Desde a promulgação da lei 14.112/20, que reformou a lei 11.101/05 (LRF - Lei de Recuperações e Falência), a possibilidade de produtores rurais se beneficiarem da recuperação judicial vinha provocando intensos debates. A principal controvérsia girava em torno do marco temporal necessário para o ajuizamento do pedido, afinal: o prazo de dois anos de atividade exigido pelo art. 48 da LRF deve ser contado a partir do efetivo exercício da atividade rural ou somente após o registro na Junta Comercial?
Por muito tempo esse impasse dividiu a jurisprudência nacional, até que foi finalmente resolvido pelo STJ. Sob o rito dos recursos repetitivos, no julgamento do Tema 1.145, a Corte firmou a seguinte tese:
“Ao produtor rural que exerça sua atividade de forma empresarial há mais de dois anos é facultado requerer a recuperação judicial, desde que esteja inscrito na Junta Comercial no momento em que formalizar o pedido recuperacional, independentemente do tempo de seu registro”.
A origem da controvérsia remonta ao art. 971 do CC, que faculta a possibilidade do produtor rural se registrar formalmente perante a Junta Comercial. Em outras palavras, o exercício da atividade econômica rural não está condicionado à formalização registral.
Explico o porquê.
O exercício profissional da atividade econômica está associado à habitualidade, pessoalidade e à sua organização. Assim, no caso do produtor rural, a qualidade de empresário deve ser atestada sempre que seja comprovado o exercício profissional de atividade econômica rural organizada para a produção ou circulação de bens ou de serviços, independentemente de inscrição na Junta Comercial.
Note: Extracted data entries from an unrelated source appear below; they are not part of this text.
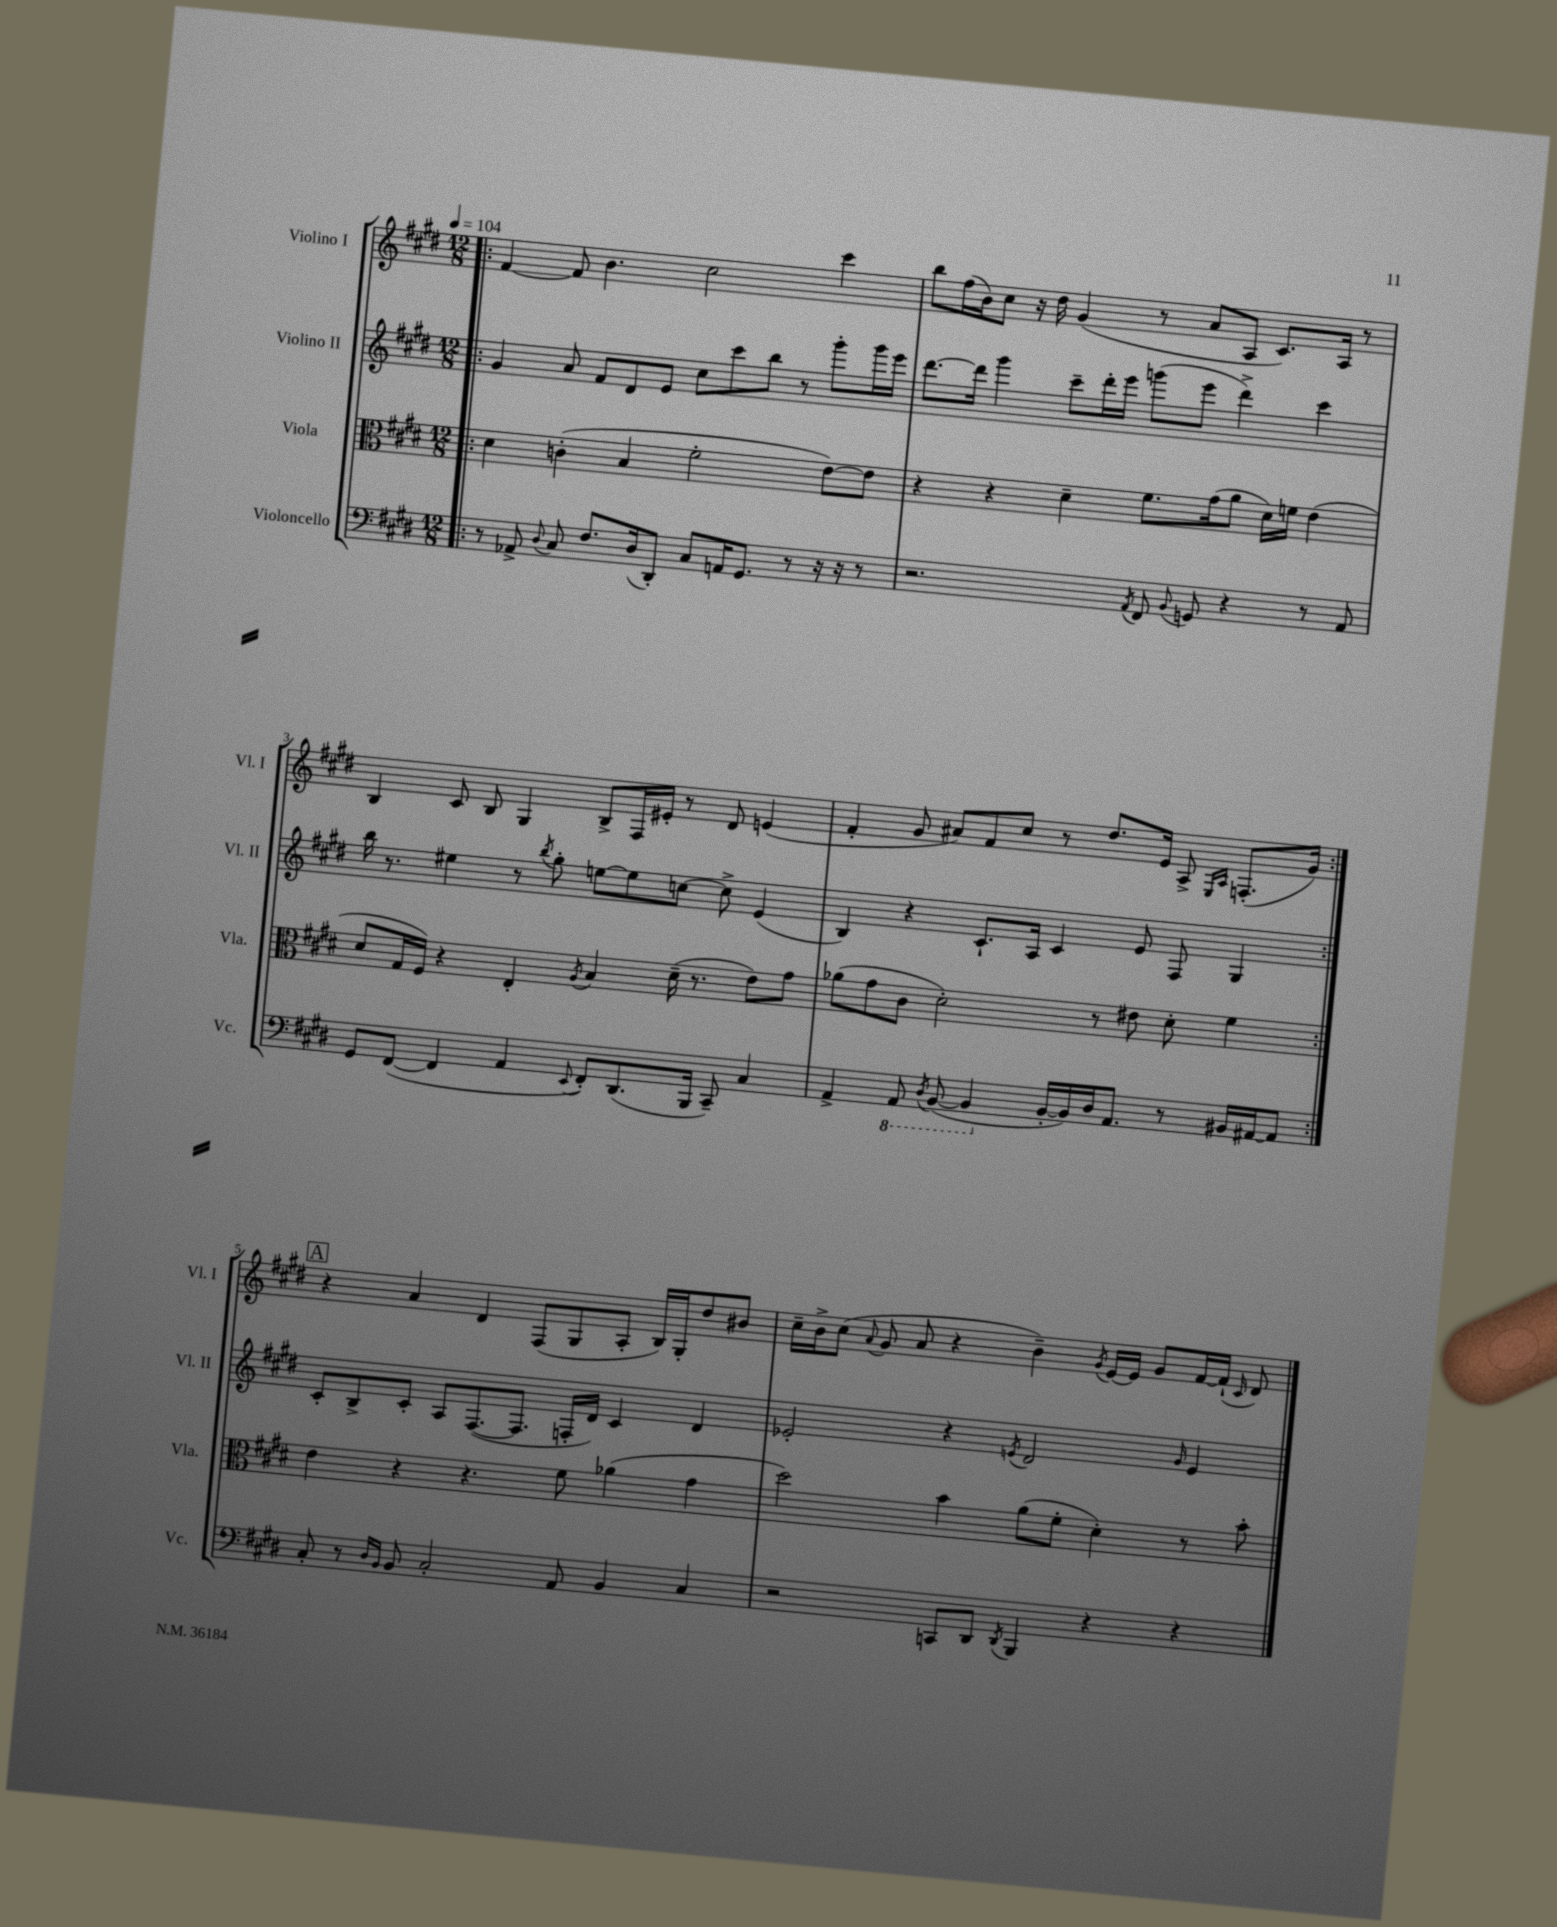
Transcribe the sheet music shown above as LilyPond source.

<<
\new StaffGroup <<
\new Staff = "s0" \with { instrumentName = "Violino I" shortInstrumentName = "Vl. I" } {
    \clef treble \key e \major \numericTimeSignature \time 12/8 \tempo 4 = 104
    \autoBeamOff \repeat volta 2 { \bar ".|:" fis'4~ fis'8 b'4. cis''2 cis'''4 |
    b''8[ fis''16( b'16) cis''8] r16 dis''16 gis'4( r8 a'8[ a8] cis'8.[) a16] r8 |
    b4 cis'8 b8 gis4 b8[-> fis16 eis'16]-. r8 dis'8 e'4( |
    fis'4-. gis'8 ais'8[) fis'8 cis''8] r8 dis''8.[ e'16] a8-> \grace { e16[ a16] } f8.[-.( gis'16]) | }
    \mark \markup { \box "A" } r4 a'4 dis'4 fis8[( gis8 a8]-. b16[) gis16-. dis''8 bis'8] |
    cis''16[-- b'16-> cis''8]( \appoggiatura { a'8 } gis'8 a'8 r4 b'4--) \acciaccatura { gis'8 } e'16[~ e'16] gis'8[ fis'16~ fis'16]-!( \grace { cis'16 } dis'8) \bar "|." |
}
\new Staff = "s1" \with { instrumentName = "Violino II" shortInstrumentName = "Vl. II" } {
    \clef treble \key e \major \numericTimeSignature \time 12/8
    \autoBeamOff \repeat volta 2 { \bar ".|:" gis'4 a'8 fis'8[ dis'8 e'8] cis''8[ cis'''8 b''8] r8 gis'''8[-. gis'''16 e'''16] |
    dis'''8.[~ dis'''16] gis'''4 cis'''8[-- dis'''16-. e'''16] g'''8[( e'''8] dis'''4->) cis'''4 |
    b''16 r8. eis''4 r8 \acciaccatura { b''8 } gis''8-. e''8[~ e''8 c''8]~ c''8-> e'4( |
    b4) r4 cis'8.[-! a16] cis'4 e'8 fis8 gis4 | }
    \mark \markup { \box "A" } cis'8[-. b8-> cis'8]-. a8[ fis8.~( fis8.] f16[-. dis'16]) cis'4 dis'4 |
    ees'2-. r4 \acciaccatura { e'8 } dis'2 \grace { gis'16 } e'4 \bar "|." |
}
\new Staff = "s2" \with { instrumentName = "Viola" shortInstrumentName = "Vla." } {
    \clef alto \key e \major \numericTimeSignature \time 12/8
    \autoBeamOff \repeat volta 2 { \bar ".|:" dis'4 c'4-.( b4 fis'2-. e'8[~) e'8] |
    r4 r4 dis'4-- fis'8.[ gis'16( a'8] dis'16[) f'16] e'4( |
    dis'8[ gis16 fis16]) r4 e4-. \acciaccatura { a8 } b4 dis'16--( r8. e'8[) gis'8] |
    aes'8[( gis'8 cis'8] dis'2-.) r8 eis'8 dis'8-. fis'4 | }
    \mark \markup { \box "A" } e'4 r4 r4. fis'8 aes'4( gis'4 |
    dis''2) b'4 a'8[( fis'8]-. dis'4-.) r8 b'8-. \bar "|." |
}
\new Staff = "s3" \with { instrumentName = "Violoncello" shortInstrumentName = "Vc." } {
    \clef bass \key e \major \numericTimeSignature \time 12/8
    \autoBeamOff \repeat volta 2 { \bar ".|:" r8 aes,8-> \appoggiatura { dis8 } cis8 fis8.[ dis16( dis,8]-.) cis8[ a,16 gis,8.] r8 r16 r16 r8 |
    r2. \acciaccatura { a,8 } fis,8 \appoggiatura { b,8 } g,8 r4 r8 a,8 |
    gis,8[ fis,8]~( fis,4 a,4 \appoggiatura { e,8 } fis,8[-.) dis,8.( b,,16] cis,8--) cis4 |
    a,4-> \ottava #-1 a,,8 \acciaccatura { dis,8 } b,,8~( b,,4 \ottava #0 b,16[~-. b,16) dis16 a,8.] r8 bis,16[ ais,16~ ais,8] | }
    \mark \markup { \box "A" } cis8-. r8 \grace { dis16[ b,16] } b,8 cis2-. a,8 b,4 cis4 |
    r2 c,8[ dis,8] \acciaccatura { dis,8 } b,,4 r4 r4 \bar "|." |
}
>>
>>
Como dito, o julgamento do Tema repetitivo 1.145 pacificou essa questão e deixou claro que o exercício regular da atividade não se confunde com a formalização perante a Junta.
Conforme brilhantemente apontado pelo ministro Luis Felipe Salomão, relator do recurso, a inscrição do produtor rural na Junta Comercial não o transforma em empresário, mas apenas “acarreta sua sujeição ao regime empresarial, descortinando-se, então, uma série de benefícios e ônus de titularidade apenas para aqueles que se registram na forma preconizada no art. 968 do CC/02”.
A comprovação da atividade, no entanto, para fins de preenchimento dos dois anos exigidos pelo art. 48 da LRF, pode ser feita de duas formas, a depender da receita bruta anual do produtor rural: i) caso a receita bruta anual exceda R$ 4.800.000,00 (quatro milhões e oitocentos mil reais), deverá ser apresentada documentação mais detalhada, composta pelo LCDPR - Livro Caixa Digital do Produtor Rural, DIRPF - Declaração de Imposto de Renda da Pessoa Física e Balanço Patrimonial; (ii) caso a receita seja inferior a esse valor, poderá ser apresentado o Livro Caixa Simples, em conjunto com a DIRPF e o Balanço Patrimonial.
Como bem concluiu o ministro ao estabelecer a tese repetitiva, o registro “permite apenas que nas atividades do produtor rural incidam as normas previstas pelo direito empresarial. Todavia, desde antes do registro, e mesmo sem ele, o produtor rural que exerce atividade profissional organizada para a produção de bens e serviços já é empresário”.
Assim sendo, ainda que o registro na Junta por parte do produtor rural tenha que ser realizado antes do pedido de recuperação judicial, não há exigência de que o ato registral ocorra há dois anos da formalização do pedido, bastando para preenchimento do requisito temporal a comprovação da atividade nos moldes acima mencionados.
Trata-se de importante precedente que reforça a efetividade da recuperação judicial como instrumento de superação da crise e, principalmente, que valoriza a atuação do produtor rural como agente econômico essencial à economia nacional.